First and foremost, it's a remarkably accomplished effort for a début, although in an era where music is routinely buffed to an anthracite shine, it's a relief to discover that there are occasional rough edges amongst it's mostly Radio 2 mantle. Leaning far more heavily on jazz, folk and soul ingredients than deft programming, Is Your Love Big Enough therefore steers wisely clear of most of the rest of a congested field. Age is lyrically a wry reflection on the vanity of seeing yourself reflected in the eyes of your lover, played out over little more than a few guitar chords and with the singer's willingly naïve pipes filling up the extra space.

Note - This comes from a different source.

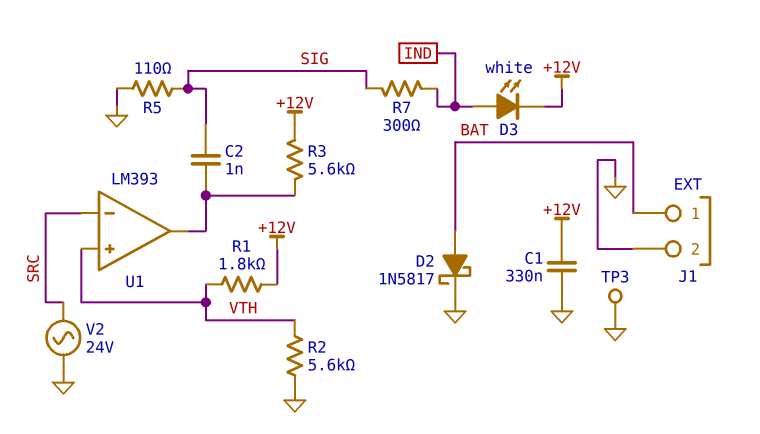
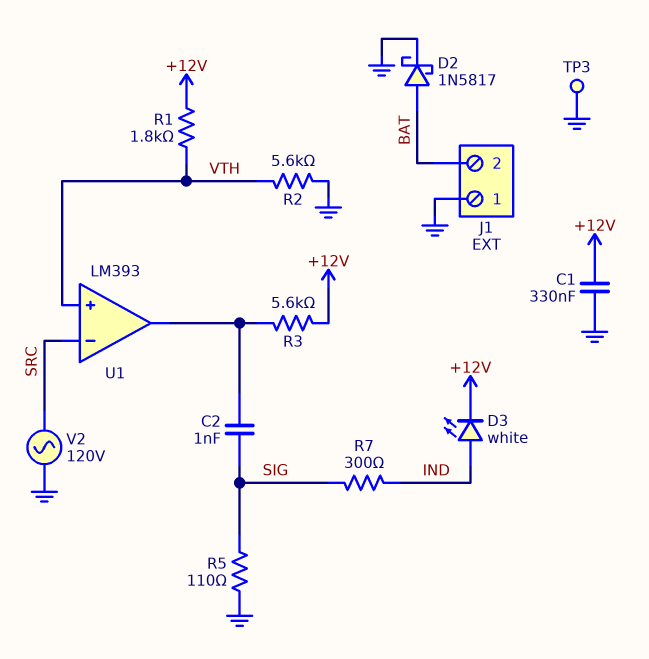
J1 pin 1: BAT -> GND
J1 pin 2: GND -> BAT
V2: AC 24V (GND, SRC) -> AC 120V (GND, SRC)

A similarly airy Brio haunts Au Cinema as well, but underneath the slight guitar and expertly practised harmonies so evocative of lazy summer afternoons, a slightly darker feeling lurks.

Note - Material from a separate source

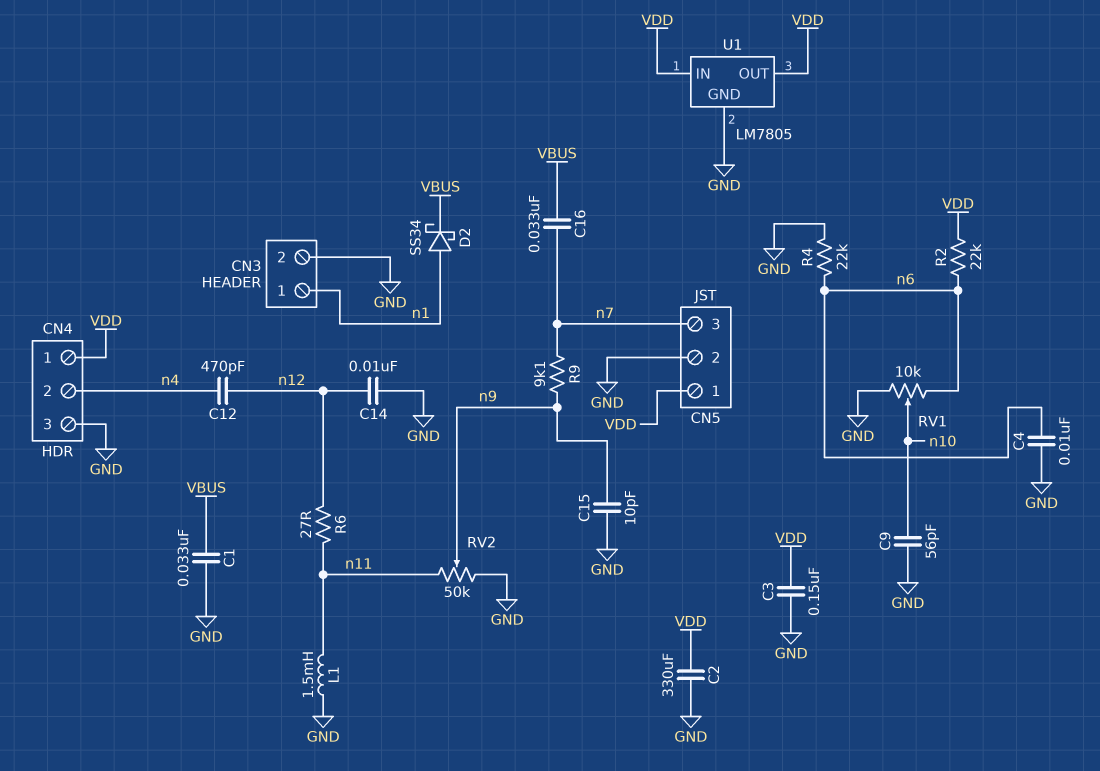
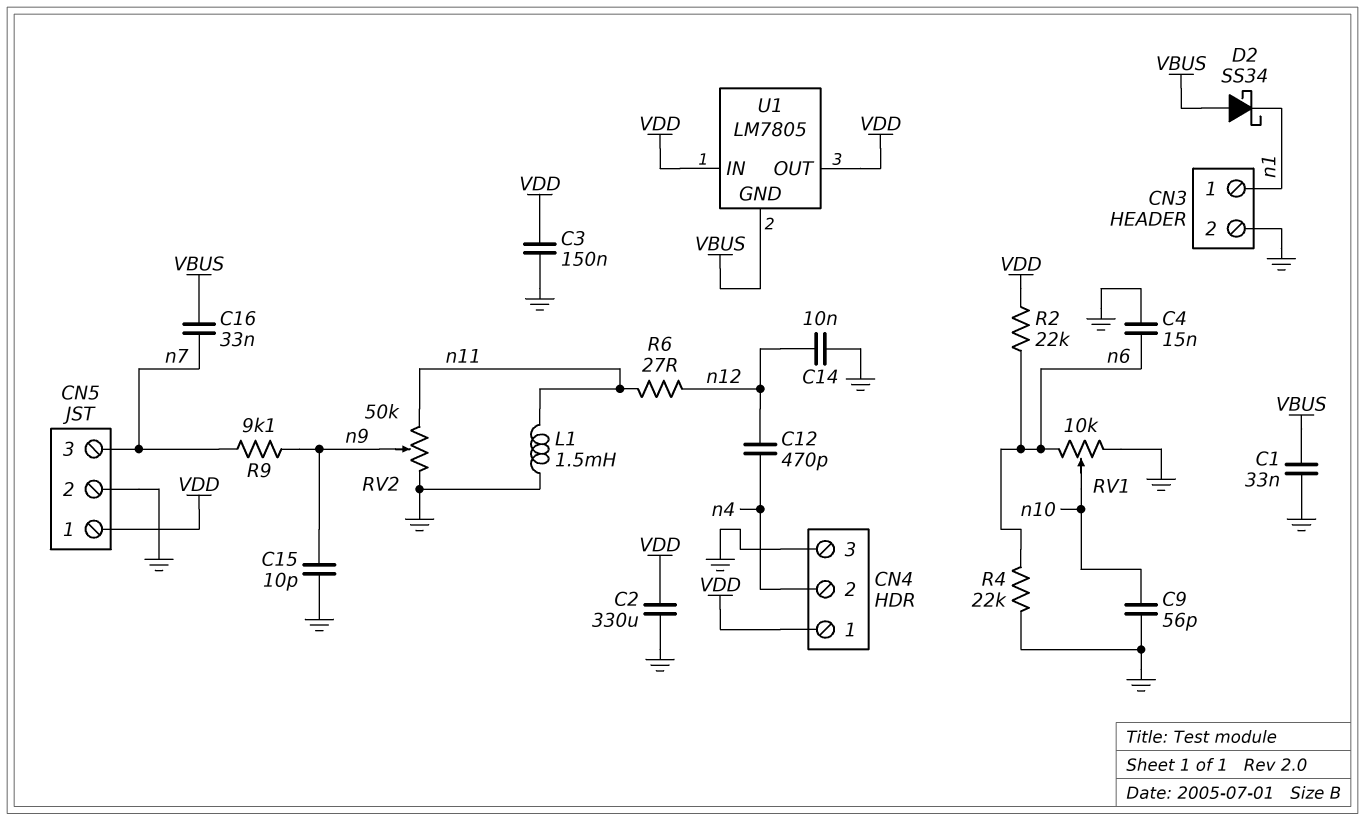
C4: 10nF (GND, n6) -> 15nF (GND, n6)
D2: schottky SS34 (A n1, K VBUS) -> schottky SS34 (A VBUS, K n1)
U1 pin GND: GND -> VBUS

Intriguingly, although this is a place where there are few stones left to be turned over from a writing perspective, Lianne La Havas seems to have selected a raft of consciously downbeat characters. The words of Lost & Found reveal an anti-heroine emotionally manipulated - 'You broke me/ And taught me/ to truly hate myself' - and yet it's deeply soulful roots have an inner warmth which helps avoid any over tones of self-pity. Elsewhere, on the plaintive but supremely effective flamenco touched duet No Room For Doubt, the entwined couple (improbably, Willy Mason is the protagonist) are lovingly aware of each other's shortcomings; 'We all make mistakes, we do/ I learned from you'.

Endorsed by a string of jaw dropping advocates - try Prince and Stevie Wonder for starters - here, the Londoner pulls off the admirably neat trick of straddling the fine line between accessibility and introspection, the album's depth a testament to making fewer compromises. This principled approach means that Latin tinged Forget shuffles anxiously, whilst Gone is a piano and pencil spot throwback to when late night clubs were still smoky, with the singer delivering a spine tingling evocation of the honey-and-barb tones of Whitney Houston at her pre-addiction apex.

No sooner will the dust have settled than label executives will be pointing westward in the hope of replicating the monstrous success of 21. We can sleep safely in the knowledge that Is Your Love Big Enough contains too few iconic moments to achieve that ubiquity; not that this represents anything La Havas should be in the least bit defensive about. The difficult second album syndrome will doubtless come but, for now, it's time to enjoy the simple pleasure of an artist who had the strength of conviction to know she was the best judge of her own talent.